Lettre Mensuelle du Tourisme
La Capitale spirituelle du Royaume semble avoir pu séduire la Mastodonte CDG, premier groupe financier d’intervention rapide dans le pays. Ainsi et après avoir réussi à mettre ainsi « un tigre dans son moteur » de développement, Fès a aujourd’hui plus de chance que jamais de relancer son économie chancelante.

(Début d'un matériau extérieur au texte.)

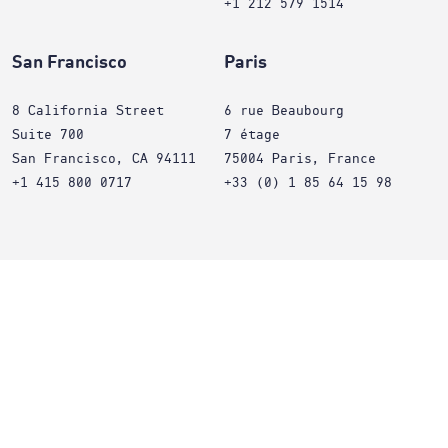
+1 212 579 1514
San Francisco
Paris
8 California Street
6 rue Beaubourg
Suite 700
7 étage
San Francisco, CA 94111
75004 Paris, France
+1 415 800 0717
+33 (0) 1 85 64 15 98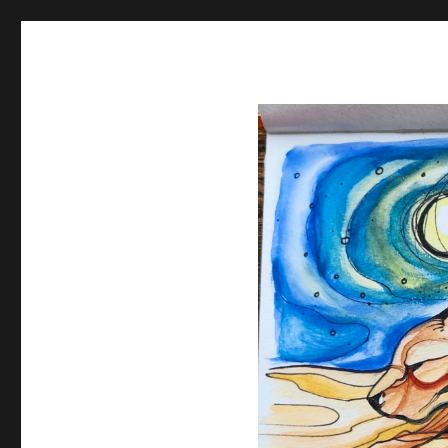
Spiral Unwinding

Bien sûr qu’il ne faut pas demander à la Caisse de Dépôt plus qu’elle ne peut offrir. Développeur sûr et crédible, elle prendra en charge le plan d’aménagement et l’étude de faisabilité économique et financière des deux sites retenus celui de « Oued Fès » et celui « d’Ouislane » soit une ambition de 4500 lits hôteliers en dix ans et un programme foncier substantiel qui à lui seul peut expliquer l’implication de la vielle maison de Place Pietri et partiellement la justifier. Mais elle ne peut assumer à elle seule la responsabilité de la bonne fin de l’ensemble du programme.

Quant au Palais des Congrès dont certains appellent de leurs vœux, il reste à lui trouver preneur. Son financement n’est pas arrêté ni son programme. Cependant l’enthousiasme est de mise. L’ONMT se propose avec optimisme de consacrer à Fès quelque 400 millions de dirhams pour la décennie afin de créer une nouvelle image de la destination tant au niveau du produit, de son animation que de sa promotion à l’étranger. C’est ainsi, entre autres, que les principaux « Fandouks » de la ville seront transformés en cafés littéraires, cafés théâtres et cafés concerts et que les festivals seront réorganisé et étoffés pour instituer des traditions culturelles pérennes pouvant servir d’attraits de qualité à une clientèle étrangère de plus en plus exigeante.

Le fer de lance hôtelier de la CDG, la société « Maroc Hôtels & Villages » prendra, quant à elle, la charge d’aménager, par ailleurs, les grandes demeures historiques, aujourd’hui en ruine, telles le palais « Glaoui’, la maison « Ba Ahmed » et le palais « Moqri ».

Que dire de tout cela, après que les rideaux soient tombés sur la journée d’étude consacrée le 25 novembre au programme régional de développement, sinon qu’il s’agit d’un strict minimum qu’il faut transformer en pari gagnant en veillant particulièrement à réaliser les promesses avancées en matière de transport aérien, ces fameuses lignes programmant des vols de point à point, à partir des principales villes européennes prioritaires, France, Espagne, Italie et Angleterre.

Qui sait peut être que cela marchera cette fois-ci? En tout état de cause si les Fassis veulent que leur ville devienne la 3ème destination après Marrakech et Agadir, ils n’ont aucun intérêt à laisser passer cette ultime chance.